++++ TESTO DI PARTENZA ++++
Per la serie
Pipponi Non Richiesti, lascio su queste pagine le mie opinabili e naufragate impressioni su
Robinson Crusoe – Viaggio verso l’Isola Maledetta, un
cooperativo di Ignacy Trzewiczek ambientato nel mondo del romanzo di D. Defoe, replicandone il
senso di avventura e condendolo con un gameplay infarcito di sfide e sfighe inenarrabili.
Il gioco è basato su
scenari che prevedono variazioni alle regole base e specifici obiettivi e condizioni di vittoria: da uno a quattro naufraghi, ciascuno rappresentati da due cilindretti e coadiuvati all’occorrenza dal mitico Venerdì e da un simpatico cagnolino cui piace molto attaccare briga con gli animali feroci dell’isola, dovranno cimentarsi in varie attività e prove ai limiti dell’umano per realizzare, entro i turni prestabiliti, quanto richiesto dallo scenario scelto.
Ogni cilindretto, “metà” del personaggio, dovrà essere posto su uno spazio azione, in una
programmazione che coinvolgerà tutti i giocatori chiamati a una stretta collaborazione per perseguire gli obiettivi che si sono posti nel
round in corso.
Ecco una
lista non esaustiva ma indicativa
di quanto i giocatori dovranno cercare di fare durante il gioco:
- procurarsi cibo e legna per sopravvivere alla fame e agli stenti
- costruire ripari per sopravvivere alle intemperie, a varie specie animali autoctone non molto amichevoli
- costruire oggettistica varia idonea a rendere più agevole la sopravvivenza
- esplorare l’isola per trovare nuove risorse e opportunità e oggetti utili per la sopravvivenza
- andare a caccia per potersi procurare pelli e cibo e per sopravvivere
- risolvere sfighe estemporanee e di varia natura per non soccombere
- mantenere alto il morale per evitare la depressione, non buona per la sopravvivenza
- curare le ferite, subite nei modi più creativi, per evitare di morire anzitempo
- Sopravvivere
Come si vede, l’obiettivo primario e spesso più complesso del gioco è
cercare di non morire, cosa che accade spesso e volentieri, anche in modo truculento, tra indicibili sofferenze e a causa del
fato avverso. In certe partite, l’obiettivo dello scenario diventa un miraggio che solo vagamente guiderà le azioni dei giocatori, più presi a cercare di non crepare male nella situazione contingente che a uscire vittoriosi dall’intera avventura.
Tutte le azioni dei naufraghi sono di fatto un “test” soggetto al lancio di dadi il cui risultato può essere parzialmente mitigato, ma mai più di tanto. C’è anche la possibilità di ottenere un risultato positivo certo, evitando del tutto i dadi, ma ciò implica un rallentamento sulla via verso la vittoria, una perdita di tempo, poiché per essere sicuri di riuscire nell’impresa di turno si dovranno usare almeno due cilindretti, di fatto rinunciando a una delle due possibili azioni a disposizione di ciascun personaggio.
++++
**ESERCIZI**
**1.** Riscrivi la recensione da "Il gioco è basato" fino a "dallo scenario scelto." compresi, mettendo "pappagallo" al posto di "cagnolino".
**2.** Secondo la recensione, quanti cilindretti servono per essere sicuri di riuscire in un'azione senza lanciare i dadi?
Per rispondere usa soltanto la recensione.
++++ DATI FORNITI ++++
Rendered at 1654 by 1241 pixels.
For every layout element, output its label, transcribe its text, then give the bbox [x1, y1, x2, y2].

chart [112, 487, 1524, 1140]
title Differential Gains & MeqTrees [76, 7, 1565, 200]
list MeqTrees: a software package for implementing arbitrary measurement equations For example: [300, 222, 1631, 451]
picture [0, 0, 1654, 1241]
++++
**SOLUZIONI**
**1.**
Il gioco è basato su
scenari che prevedono variazioni alle regole base e specifici obiettivi e condizioni di vittoria: da uno a quattro naufraghi, ciascuno rappresentati da due cilindretti e coadiuvati all’occorrenza dal mitico Venerdì e da un simpatico pappagallo cui piace molto attaccare briga con gli animali feroci dell’isola, dovranno cimentarsi in varie attività e prove ai limiti dell’umano per realizzare, entro i turni prestabiliti, quanto richiesto dallo scenario scelto.

**2.** Almeno due cilindretti.